Lameece Bdeiri, 17, delivers copies of The Blade to students during school Thursday, at Southview High School in Sylvania.
Read all about it: The Blade is hand delivered daily to students at Southview High School students.
But what makes this new program unique is that it is not part of a special teaching tool, or a class requirement. Rather, students are reading the news for pleasure and leisure, voluntarily seeking out a broadsheet during downtime.
Each day The Blade Routers, as Media Specialist Pete Hildebrandt calls them, personally deliver about 70 newspapers to students for reading during study hall or any other downtime period.
The paper has been a staple in the Sylvania school system for decades. As part of the Newspaper in Education Program at The Blade, more than 3,000 newspapers are distributed throughout the Sylvania school district and staff daily, and used as teaching tools.
However, about a month ago Mr.

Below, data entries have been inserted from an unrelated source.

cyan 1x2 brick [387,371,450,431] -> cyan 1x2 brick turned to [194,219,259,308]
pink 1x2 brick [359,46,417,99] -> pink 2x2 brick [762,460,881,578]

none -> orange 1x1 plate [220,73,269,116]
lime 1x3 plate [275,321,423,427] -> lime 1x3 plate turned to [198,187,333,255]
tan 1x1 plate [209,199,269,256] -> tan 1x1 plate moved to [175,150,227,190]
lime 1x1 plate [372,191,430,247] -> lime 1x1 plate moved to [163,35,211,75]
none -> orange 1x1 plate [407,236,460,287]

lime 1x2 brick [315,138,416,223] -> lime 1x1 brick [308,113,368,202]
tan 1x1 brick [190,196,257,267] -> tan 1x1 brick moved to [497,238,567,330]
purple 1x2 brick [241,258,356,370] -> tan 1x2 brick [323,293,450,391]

Hildebrandt decided to build on the literacy and media curriculum.
“I was walking through study hall and the common areas and noticed periodically that students had downtime and noticed extra newspapers (that are recycled) were around. I thought why not see if they want something to read,” he said.
In the beginning about 50 students signed up for delivery. He said their circulation increased by 20, and is growing. Moreover, those that don’t sign up for the service are often seen grabbing a section from a news consumer, who will often share news sections.

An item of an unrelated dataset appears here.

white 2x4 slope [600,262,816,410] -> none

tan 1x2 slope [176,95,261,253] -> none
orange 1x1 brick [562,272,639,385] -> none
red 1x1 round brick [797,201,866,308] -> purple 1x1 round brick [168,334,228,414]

“It’s all about literacy. I advertised the program on the morning announcements letting students know they can get their personal copy of the newspaper hand delivered,” he said.
Nine students are part of the circulation team, each responsible for handing out the newspaper each period. Nikila Luke, 15, coordinates the distribution for seventh period. One class on her route is Spanish study hall.

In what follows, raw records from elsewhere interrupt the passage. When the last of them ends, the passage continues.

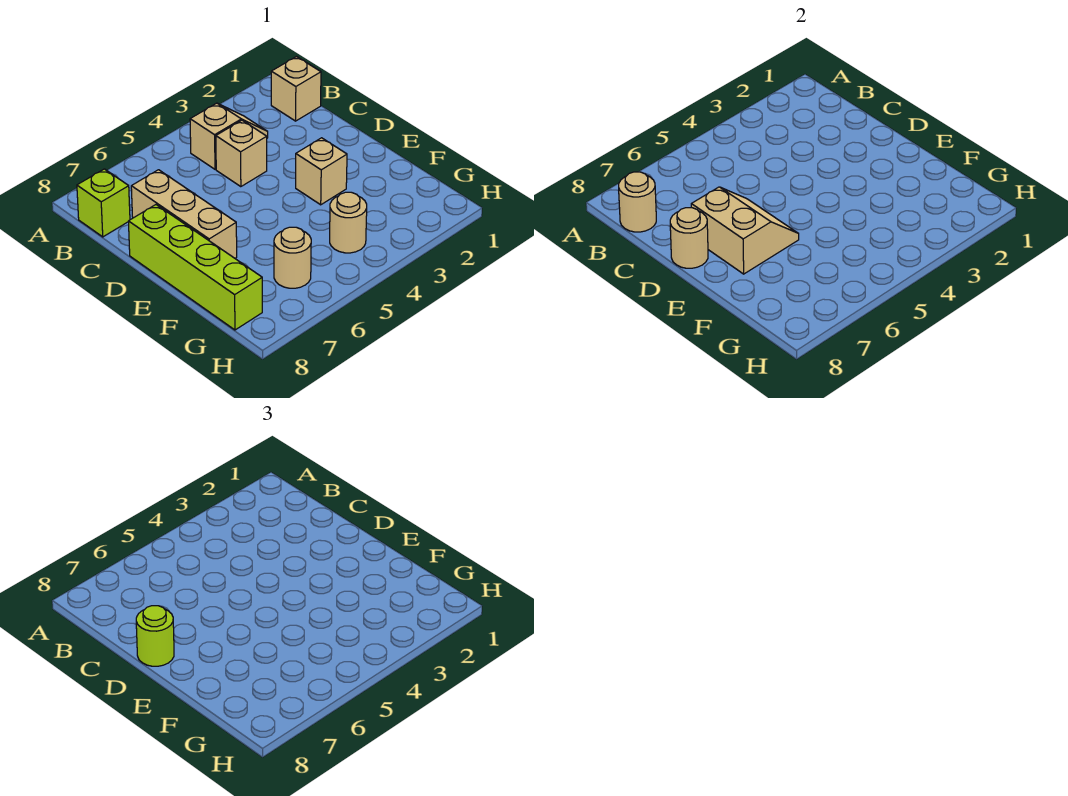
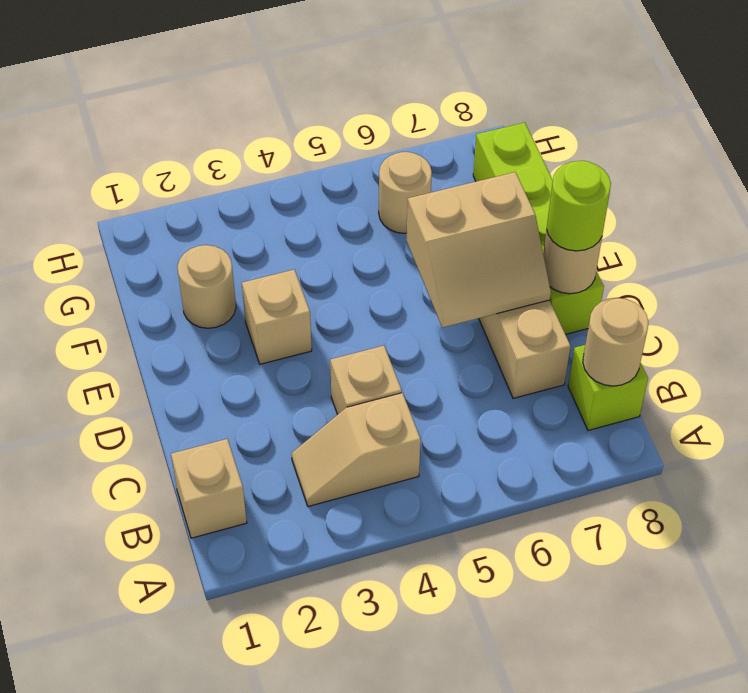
tan 2x2 slope [691,187,799,274] -> tan 2x2 slope turned to [407,172,551,328]
tan 1x1 round brick [330,192,367,253] -> tan 1x1 round brick moved to [177,245,236,328]

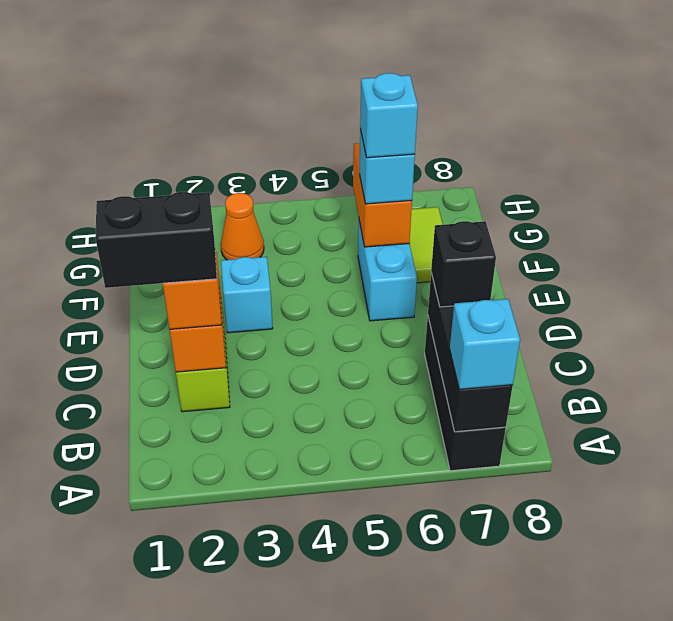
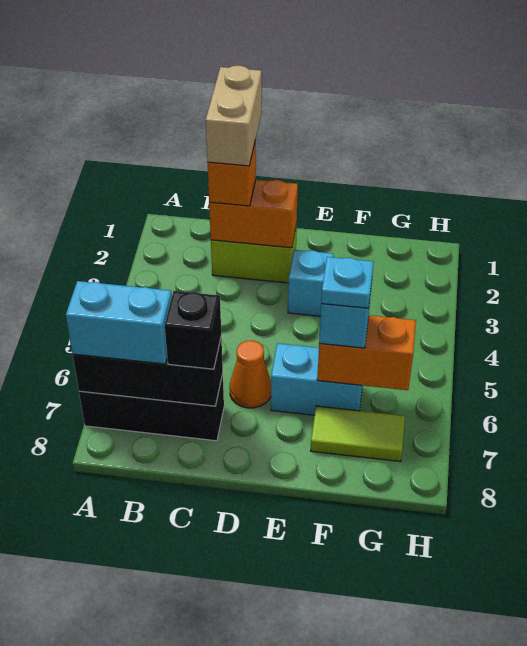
cyan 1x1 brick [450,299,520,389] -> cyan 1x2 brick [66,281,172,364]
black 1x2 brick [95,192,217,288] -> tan 1x2 brick [206,66,262,166]
cyan 1x1 brick [360,73,418,158] -> cyan 1x1 plate [321,257,374,308]
orange 1x1 cone [221,193,264,260] -> orange 1x1 cone moved to [230,340,271,408]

She enjoys her job, and giving people something to read during the study hall period, she said. A news reader herself, she looks forward to the Peach section of the paper. She also follows the ourtownsylvania.com site.
Ninth graders Nick Forche, 14, Nolen Folsom, 15, and Vincent Lucarelli, 15, are traditional news readers, preferring to hold the crisp paper in their hands.
“I like to touch the paper. It’s classic,” Vincent said. He gleans national news from the pages of The Blade, while Nick likes to see what’s happening in the world. For Nolen, reading helps him stay alert during the study hall period.
But for whatever reasons the students choose to read the newspaper, the point is they choose to read the newspaper.
Mr. Hildebrandt and his team customize delivery. Fridays are the heaviest news day, with Monday second.
“Some kids want it once a week. While some would like to read it Tuesday and Thursday,” he said.
Teachers have applauded the program, and students seeing other students read the paper is helping the concept catch on, he said.
“When I walk into the Media Center in the morning, I see kids in here reading the paper before the school day begins,” said counselor Jodi Hess.
Along with encouraging reading skills, and learning about local, national, and world events, the distribution of the paper is also a learning experience.
By managing the circulation list and ensuring customers receive their paper on time, The Blade Routers are learning coordinating and interpersonal skills, Mr. Hildebrandt said.